Many of the patients leaving STARS, the Jewish Home’s short-term and rehabilitation services unit, return to homes where adequate care is not immediately available, observes Edwin Cabigao, the Home’s chief nursing officer. “I notice that lots of STARS patients live alone, or are being taken care of by aging spouses or disabled children,” he says. These are considered high-risk patients.
So Edwin created Peace of Mind. The program ensures the transition from STARS (where the patient’s needs are met by a full range of professionals and trained staffers) to home (where they may be on their own) is made as easy as possible.
“The primary goal is to maintain patient safety,” he says.

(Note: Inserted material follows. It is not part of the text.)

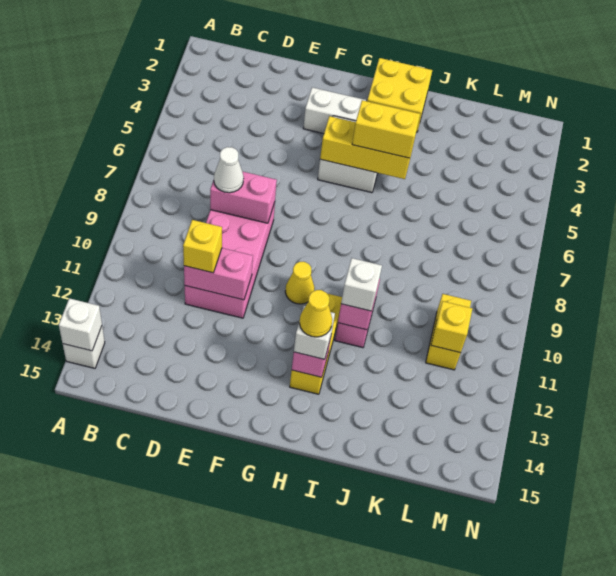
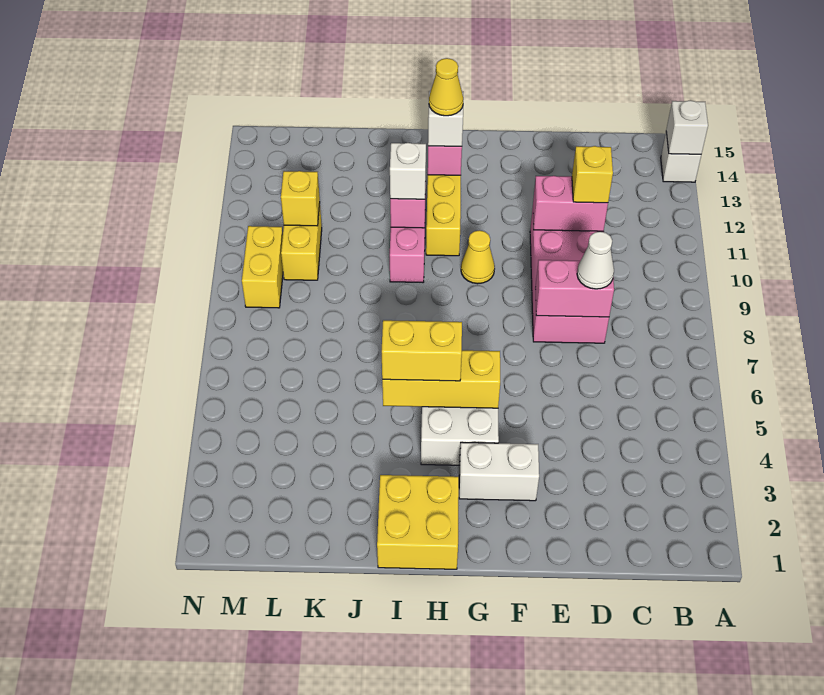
none -> yellow 1x2 brick [242,226,283,308]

Peace of Mind offers a safe and individualized discharge and home-care plan by partnering with community homecare agencies for three hours of services provided by caregivers who help high-risk patients move back to their own homes. It includes escorted transportation to the patient’s home; picking up needed medications at a pharmacy and setting up a medication system; moving furniture, if needed, to accommodate a walker or wheelchair; grocery shopping and meal preparation; light housekeeping; personal grooming; and confirming or setting up doctors’ appointments.
Edwin believes the Home is the only facility providing this important service. “The Jewish Home pays for the caregiver to be with the patient for these hours. It’s a budget item that’s well worth the cost.”

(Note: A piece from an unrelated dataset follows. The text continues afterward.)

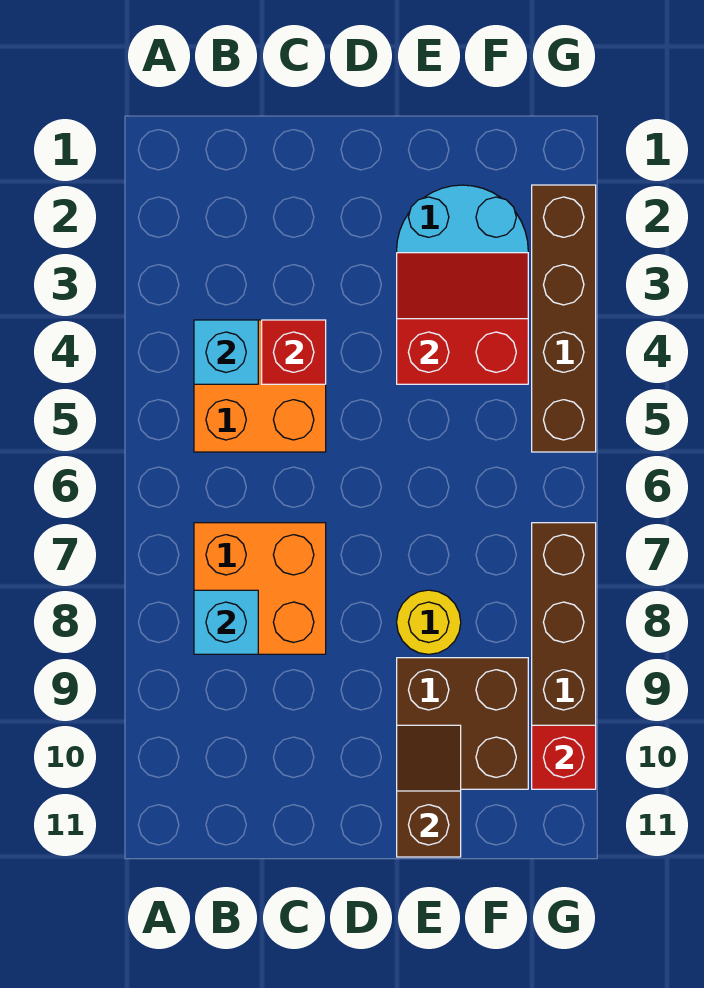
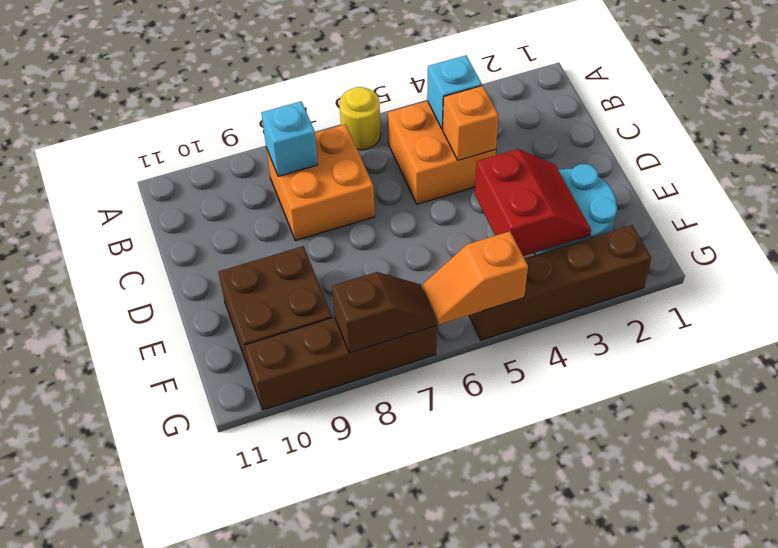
red 1x1 brick [262,320,326,384] -> orange 1x1 brick [443,86,499,160]
yellow 1x1 round brick [397,590,461,654] -> yellow 1x1 round brick moved to [339,87,381,150]
brown 1x2 slope [397,725,461,857] -> brown 1x2 slope moved to [332,272,437,353]
none -> orange 1x2 slope [423,231,528,324]
red 1x1 brick [532,725,596,789] -> none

“It’s a huge transition to go from skilled nursing back home,” explains Gideon Mohler, a case manager whose duties involve overseeing medical and skilled care and dealing with insurance. It takes 24 to 48 hours after a patient is discharged for home healthcare services, if applicable, to begin. “Peace of Mind helps fill the gap during this tricky period.”
Patients are often anxious when they leave STARS, notes case manager Susan Ramos. “They’re going home with a condition they didn’t have before. Knowing that someone will be there eases their mind.”

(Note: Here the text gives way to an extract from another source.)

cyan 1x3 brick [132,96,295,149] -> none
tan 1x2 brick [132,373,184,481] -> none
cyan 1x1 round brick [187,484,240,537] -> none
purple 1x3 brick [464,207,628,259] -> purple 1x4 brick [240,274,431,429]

Part of Susan’s job is to sit down with each patient and find out what he or she is worried about. Often their concerns are issues around housekeeping, mobility, and personal needs: Now that I use a walker, will my furniture be a hazard? Has the food in my refrigerator spoiled in the two weeks I’ve been away? How will I make dinner? How can I start taking my medication when I can’t drive to the drugstore? Caregivers, who greet patients when they arrive home, handle all these concerns, and more.
Peace of Mind was designed to assist patients, but they are not the only ones who benefit, Gideon affirms. “It also gives us peace of mind to know our patients are safe and well taken care of when they leave us.”